▼▼▼

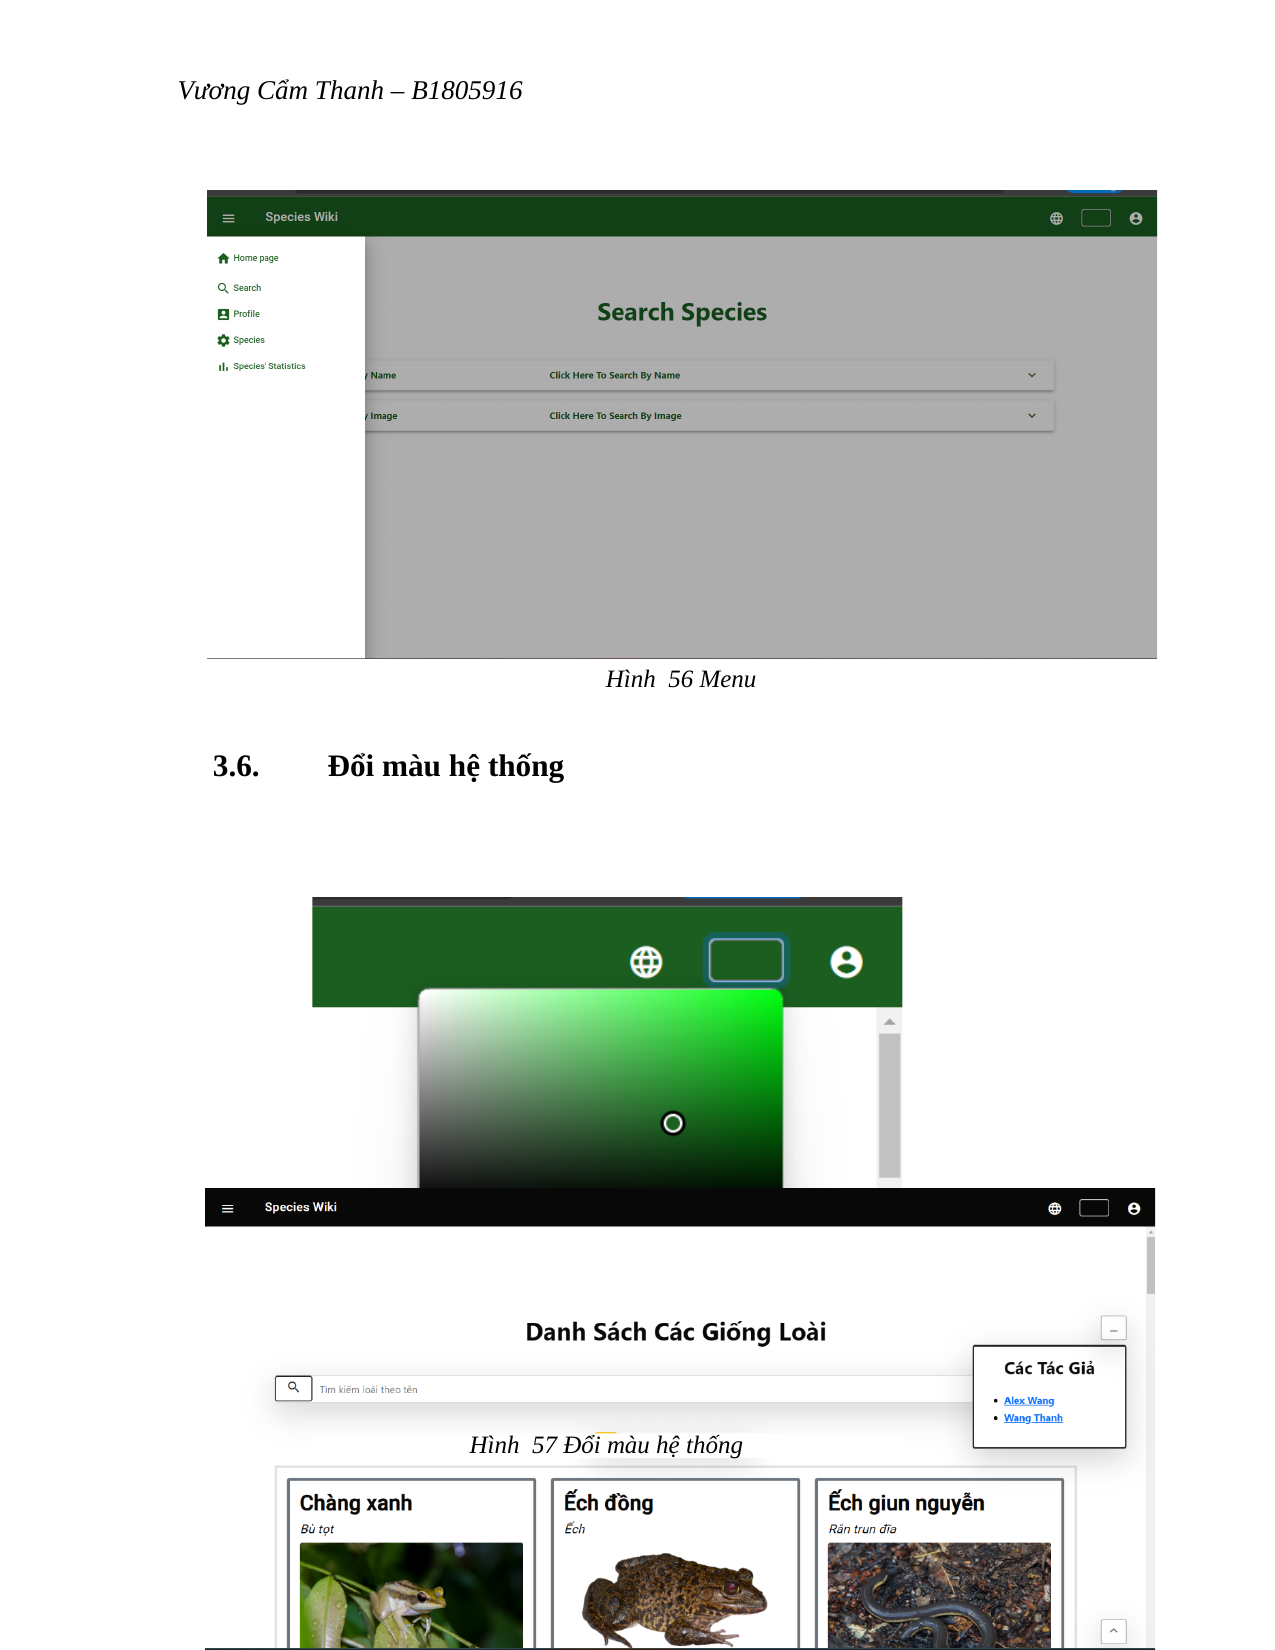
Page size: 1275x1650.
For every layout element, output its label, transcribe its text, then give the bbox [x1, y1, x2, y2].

subtitle Đổi màu hệ thống [207, 747, 1157, 783]
picture [207, 190, 1158, 659]
picture [205, 897, 1156, 1650]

▲▲▲

Return every line from the one holding "For every layout" through the end of the data, exactly as it appears, with both ends kept and nothing else.

#### [ANSWER SECTION]
For every layout element, output its label, transcribe its text, then give the bbox [x1, y1, x2, y2].

subtitle Đổi màu hệ thống [207, 747, 1157, 783]
picture [207, 190, 1158, 659]
picture [205, 897, 1156, 1650]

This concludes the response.